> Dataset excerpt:
• • • • • • •

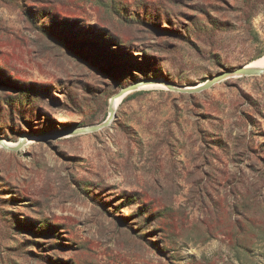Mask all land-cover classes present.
<instances>
[{"label":"rangeland","instance_id":"1","mask_svg":"<svg viewBox=\"0 0 264 264\" xmlns=\"http://www.w3.org/2000/svg\"><path fill=\"white\" fill-rule=\"evenodd\" d=\"M262 56L264 0H0V264H264V74L180 91Z\"/></svg>","mask_w":264,"mask_h":264},{"label":"water","instance_id":"2","mask_svg":"<svg viewBox=\"0 0 264 264\" xmlns=\"http://www.w3.org/2000/svg\"><path fill=\"white\" fill-rule=\"evenodd\" d=\"M264 74V69H258V68H251L249 67V64L244 65V66H240L237 68H231V69H226L225 71L210 77L206 82H204L203 84L191 87V88H184V89H180V91L184 92V93H199L202 91H205L209 88H211L213 85L231 78V77H251V76H260ZM157 82L155 80H149V81H141V82H136L133 83L127 87L122 88L121 90H119V92L117 94H115L110 101L109 104V115L108 118L106 120H104L103 122L99 123V124H95L93 126L90 127H85L79 130H72L69 131L67 134H80V133H94L97 131H100L108 126L111 125L113 119L115 118V109L113 107L112 101L121 98L122 100L129 94L138 91L140 89H142L141 87L145 86V85H153L156 84ZM5 141L0 137V147L6 151H17L19 150V148L21 147L22 143H23V139L20 140V142L16 145V146H7L5 143Z\"/></svg>","mask_w":264,"mask_h":264},{"label":"bare ground","instance_id":"3","mask_svg":"<svg viewBox=\"0 0 264 264\" xmlns=\"http://www.w3.org/2000/svg\"><path fill=\"white\" fill-rule=\"evenodd\" d=\"M249 67L251 68H258V69H264V56L252 61L251 63H249ZM153 85H145L143 87H151ZM121 98L116 99L114 101H112L113 107L116 108L118 106V104L121 102ZM25 140L23 139V143L21 145V147H23ZM7 146H16L18 143H11V142H4Z\"/></svg>","mask_w":264,"mask_h":264},{"label":"trees","instance_id":"4","mask_svg":"<svg viewBox=\"0 0 264 264\" xmlns=\"http://www.w3.org/2000/svg\"><path fill=\"white\" fill-rule=\"evenodd\" d=\"M77 49V48H76Z\"/></svg>","mask_w":264,"mask_h":264}]
</instances>
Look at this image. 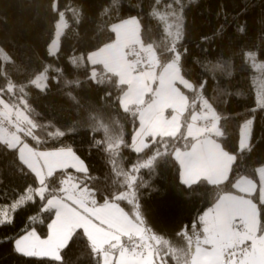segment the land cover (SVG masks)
Returning a JSON list of instances; mask_svg holds the SVG:
<instances>
[{
  "label": "trees",
  "instance_id": "trees-1",
  "mask_svg": "<svg viewBox=\"0 0 264 264\" xmlns=\"http://www.w3.org/2000/svg\"><path fill=\"white\" fill-rule=\"evenodd\" d=\"M53 8L54 0H0V114L14 129L3 130L0 124V131L14 134L13 123L19 121L15 114L25 112L30 121L21 123L22 137L30 146L40 151L73 148L84 160L87 173L61 169L46 178L45 201L61 194L69 174L77 175L92 189L95 205L116 203L141 225L166 264H192L194 240L203 235V215L223 195L239 193L234 185L238 179L258 180V168L264 165V107L259 110L256 103V71L246 55L256 52L264 63V0H57ZM61 13L65 27L59 50L50 55ZM129 19L138 21L143 43L154 47L158 68L174 63L188 81V88L179 85L188 101L184 122L187 111H202L204 102L213 109L211 123L217 122L219 130L210 136L234 155L226 180L181 179L178 158L191 154L204 132L193 117L190 127L177 123L176 133L148 136L146 147L137 151L141 114L136 106L122 105L128 86L100 64L73 63L74 57L86 59L110 47L116 39L114 25ZM173 22L177 27L168 24ZM169 27L177 30L175 35ZM45 71L47 84L40 88L33 81ZM259 75L264 78V67ZM161 112L153 108L148 114ZM252 118L250 144L240 149L241 127ZM57 130L64 135H56ZM39 186L17 150L0 139V207L11 216L10 223L0 224V264H59L15 250V240L31 229L47 235L54 218L55 210L46 211L45 201L32 195ZM27 195L31 201L17 204ZM254 199L264 232V203L258 194ZM75 232V242L62 250L63 264H95L85 233L81 228ZM132 241L138 240L124 242L129 252Z\"/></svg>",
  "mask_w": 264,
  "mask_h": 264
},
{
  "label": "rangeland",
  "instance_id": "rangeland-1",
  "mask_svg": "<svg viewBox=\"0 0 264 264\" xmlns=\"http://www.w3.org/2000/svg\"><path fill=\"white\" fill-rule=\"evenodd\" d=\"M54 6L56 8V3ZM168 24L172 27H177V23L175 22ZM64 27L65 22L61 15L56 23L54 37L48 46L49 53H52V55L56 54L59 50L60 37ZM113 28L116 33V39L110 47L106 48L107 46H105L103 49L93 51L89 53L86 59L83 55H80L74 57L72 60L82 64L86 63V60L91 65L100 64L103 68L118 73L119 80L128 86L122 99V105L125 109L136 106V111L141 114L139 116L140 127L137 133V137L141 135V138L137 139L135 149L142 151L146 147L147 137L150 135L156 137L160 133H176V124L179 122L186 124V127H190L192 123L191 117L203 125L200 127L204 130V135L215 134L219 130L217 122L215 124L211 123L215 117V113L205 102L203 103L204 108L202 111L194 113H188L187 111L186 116L189 120L184 122L183 114L186 112L188 101L180 91L179 85L187 87L188 81L182 77L178 66L174 63L167 65L163 69L158 68L159 62L156 51L154 47L143 43L140 37L138 21L136 19H129L125 23L115 24ZM169 29L172 28L169 27ZM176 32V29H172V35H175ZM140 51H144L147 55L145 62L147 70L145 71L137 70L138 56L133 58V55H138ZM252 53L255 54V60L249 56L247 58L253 64L256 71L255 79L258 85L257 97L263 103L264 78L259 73L264 67V63L257 59L256 52ZM46 80L47 72L45 71L38 75L34 81L37 86L44 88L47 84ZM206 106L212 111L206 108ZM5 107L3 105V109L8 112L7 107ZM153 108L162 110L160 116L158 114L156 116L148 114ZM169 110L172 112L165 115L164 113ZM16 116L19 121L13 123L16 130L15 133L0 134V137L6 144L12 140L17 144L14 149L18 151L19 148H23L24 153L27 154L28 148H25L24 145L27 144L32 150L33 147L22 137L23 128L21 123L26 124L30 119L25 112L15 114ZM207 123L209 124L206 125ZM0 124H2L3 130L8 129L9 132L14 130L12 125L4 120L2 114H0ZM245 124L246 122L243 123L242 127ZM252 125L250 126L251 131ZM250 138L251 135L249 137L247 132L243 135L241 132L239 148H246L245 143H247L248 147ZM215 142L221 150L217 147L216 154H214L213 158H210L205 148V161L198 160L195 162V165H199V167L198 170H192L190 174L191 179L197 178L199 180L205 178L212 183H220L227 179L229 173L227 169L231 167L232 163L230 164V161L226 162L225 154L226 156H232L233 159L234 155L224 151L220 144L217 141ZM194 143L197 146L203 145L206 147V142L203 143L199 138ZM73 151L75 150L73 149ZM35 159L39 161V168L42 164H45V158L36 155ZM184 163H186L185 168L191 171L187 160ZM196 166L193 168L196 169ZM68 169H73L78 172L74 168ZM57 170L61 169L57 168L54 172ZM216 171H220V174L215 173ZM210 172L213 173L211 176ZM257 172L258 180H252L246 177L238 179L234 185L239 193L223 195L203 215V235L194 240L192 264H264V232L260 231L259 206L256 202L257 200L254 199L255 195L258 194L260 203H264V165L260 166ZM216 179L221 180L217 181ZM37 180L39 183L38 178ZM83 180L79 179L77 175L69 174L62 182L60 188L61 194L55 195L67 196V200L62 202L59 198H54V196L49 198L53 204L59 202L58 207L64 211L63 224L66 230L75 232L78 228H81L84 233H90L97 237V239H109L112 244L122 243L124 246L125 240H130L129 232H132L131 238L133 240L139 241L136 235L137 232L149 237L143 231V227L131 221L128 214L118 204L107 202L101 205H95L93 191L87 185L83 184ZM49 208L55 210L54 218L50 223L56 222L57 209L52 206H49ZM7 212H9V209L0 207V220H11V216ZM238 225L242 226V232H239L236 228ZM133 226L135 231H133ZM32 231H35L36 235L42 240L47 239L51 234L49 228L45 236L41 235L36 229H31L17 239ZM117 237L119 239H116ZM147 242L155 249L151 244L150 237ZM235 243H239L246 248V254L243 260H235L234 258L228 257L229 250ZM115 256H119V250L116 251ZM144 258L147 259L146 253ZM153 264H159L156 256L153 257Z\"/></svg>",
  "mask_w": 264,
  "mask_h": 264
},
{
  "label": "snow or ice",
  "instance_id": "snow-or-ice-1",
  "mask_svg": "<svg viewBox=\"0 0 264 264\" xmlns=\"http://www.w3.org/2000/svg\"><path fill=\"white\" fill-rule=\"evenodd\" d=\"M57 0H54V4ZM159 3V0H156ZM194 2V0H192ZM54 11L56 8L54 6ZM61 15H63L61 13ZM241 33H243V27L240 28ZM50 55L52 53H49ZM247 56L253 58L255 60V54L252 52H248ZM73 63L75 61L73 60ZM43 75V74H42ZM39 79V78H38ZM35 83V81H33ZM256 103L260 105V109L264 107V103L260 100H256ZM253 124V120L249 119L246 121V124L242 127L241 132L242 135L247 132L248 136L251 135V125ZM56 135L63 136L64 132L57 130ZM99 143V142H97ZM16 143L12 140L7 142V146L9 148H15ZM25 148H28V153H24V149L20 148V160L23 164L27 165L29 169H31L36 177L39 179V187L32 189V195L38 196L41 200L45 201V193L48 192V186L44 177L42 170L39 168V161H36L35 156L36 153L29 148L27 144L24 145ZM245 147H247V143H245ZM249 150H251L249 148ZM39 155L45 158V167L48 169L47 176L51 177L55 169H68L74 168L78 172L87 173L88 168L85 165L83 159L73 151L72 148H59L53 150L51 152H41ZM51 158V159H49ZM35 164V166H34ZM183 183V181H181ZM32 195L21 196L17 201V204L23 203L25 200H32ZM118 199H122V197H118ZM59 202L53 204L52 200L45 201V204L42 205L44 209L47 211L49 206H52L57 209V220L56 222H51L48 225L51 234L47 239H40L35 231L29 232L27 235L22 236L20 239H17L15 242V250L23 253L29 257H52L54 261L59 262V264H63V253L62 250L70 247V241L75 242L77 232H69L66 230L63 224V217L65 216L64 211L58 207ZM13 209H16L17 205H12ZM21 210V209H20ZM122 211V210H121ZM9 220L3 219L0 220V224H8ZM133 231L135 228L133 226ZM129 238L131 239L132 232L128 233ZM136 235L139 238V241H132V250L131 254H129L128 249L122 244H112L109 239H97L94 235L85 232V238L90 242V252L95 256V264H153V257L159 256V264H166L165 256L159 255L155 249H153L150 244L147 242L149 237L142 235L140 232H137ZM155 238V237H154ZM116 239H119L118 237ZM137 249H142V251L138 252ZM119 250V256H115L116 251ZM145 253L147 255V259H145Z\"/></svg>",
  "mask_w": 264,
  "mask_h": 264
},
{
  "label": "crops",
  "instance_id": "crops-1",
  "mask_svg": "<svg viewBox=\"0 0 264 264\" xmlns=\"http://www.w3.org/2000/svg\"><path fill=\"white\" fill-rule=\"evenodd\" d=\"M147 128V127H146ZM0 134H9V133H7V132H2V131H0ZM204 135V132H202V134L201 135H199L198 137H201V141H203V143H205L206 142V147H204L203 145H200V146H197V145H195L191 150H190V152H191V154L189 153L188 154V156L187 157H185V158H183V154L181 153L180 154V158H178V160H179V162H180V165H181V179L184 181V182H186V183H192V182H195V181H197V178L196 179H191V177H190V174H191V172L192 171H189V170H187L186 168H185V164L186 163H184V162H186V160H187V162L188 163H190V161H191V157H192V159H193V165L192 166H190V168L192 167V170H198V167H199V165L198 166H196L195 165V162H197L198 160H202V162L203 161H205L204 160V158H205V148L207 149V151H208V155H209V157L210 158H213L214 157V154H216V152L215 151H217L216 149H217V147L219 148V146L216 144V140L215 139H213L212 138V136H210L209 135V137H205V136H203ZM139 138H141V135L138 137V139ZM0 139H1V137H0ZM137 142V140L135 141V143ZM32 147V146H31ZM20 149V148H19ZM19 149H18V155L20 156V153H19ZM220 150H221V148H219ZM212 150H214V151H212ZM33 151H34V153H36V155H38V156H40L39 155V153H41V152H45V153H47V152H50L49 150H46V151H40V150H37V149H34L33 148ZM185 160V161H184ZM225 160H226V162L227 161H230V164L231 163H233V158H232V156H226V154H225ZM214 162V161H213ZM194 166H196V169H194L193 167ZM40 170H42V172H43V174H44V177H45V179L48 177L47 176V171H48V169L45 167V164H42V166H40ZM229 169H230V167H229ZM229 169H227V170H229ZM215 173H218V174H220V171H216ZM213 173L212 172H210V176L212 175ZM190 180V181H189ZM217 181L218 180H221V179H216ZM54 198H57V196H55ZM59 200L60 201H62V202H64V200L65 199H63V198H59ZM203 220V219H202Z\"/></svg>",
  "mask_w": 264,
  "mask_h": 264
},
{
  "label": "built area",
  "instance_id": "built-area-1",
  "mask_svg": "<svg viewBox=\"0 0 264 264\" xmlns=\"http://www.w3.org/2000/svg\"><path fill=\"white\" fill-rule=\"evenodd\" d=\"M145 62H146V60H145L144 54L143 53L139 54L138 62H137V70L138 71L147 70V66H146ZM237 228L241 231L242 226L238 225ZM244 254H245V250L242 247H240L239 245H236V246H233L230 248L228 257L240 260L244 256Z\"/></svg>",
  "mask_w": 264,
  "mask_h": 264
},
{
  "label": "clouds",
  "instance_id": "clouds-1",
  "mask_svg": "<svg viewBox=\"0 0 264 264\" xmlns=\"http://www.w3.org/2000/svg\"><path fill=\"white\" fill-rule=\"evenodd\" d=\"M139 137V136H138ZM138 137L136 138V140L138 139ZM147 142V141H146ZM136 144V143H135ZM135 144H134V146H135ZM147 144V143H146ZM237 228V227H236ZM238 229V228H237ZM238 231L239 232H242L243 231V228L241 229V231L238 229ZM236 245H239L240 247H242L244 250H245V254H246V248H245V246H241L239 243H235L233 246H236ZM232 246V247H233ZM245 254H244V256H245ZM244 256L240 259V260H243L244 259ZM231 258V257H230ZM237 260V259H236Z\"/></svg>",
  "mask_w": 264,
  "mask_h": 264
}]
</instances>
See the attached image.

• • • • • • •

> OBJECTIVE: Please report each line of the records above that contains the string "snow". Case counts.

> RESPONSE TO THE TASK:
  "label": "snow or ice",
  "instance_id": "snow-or-ice-1",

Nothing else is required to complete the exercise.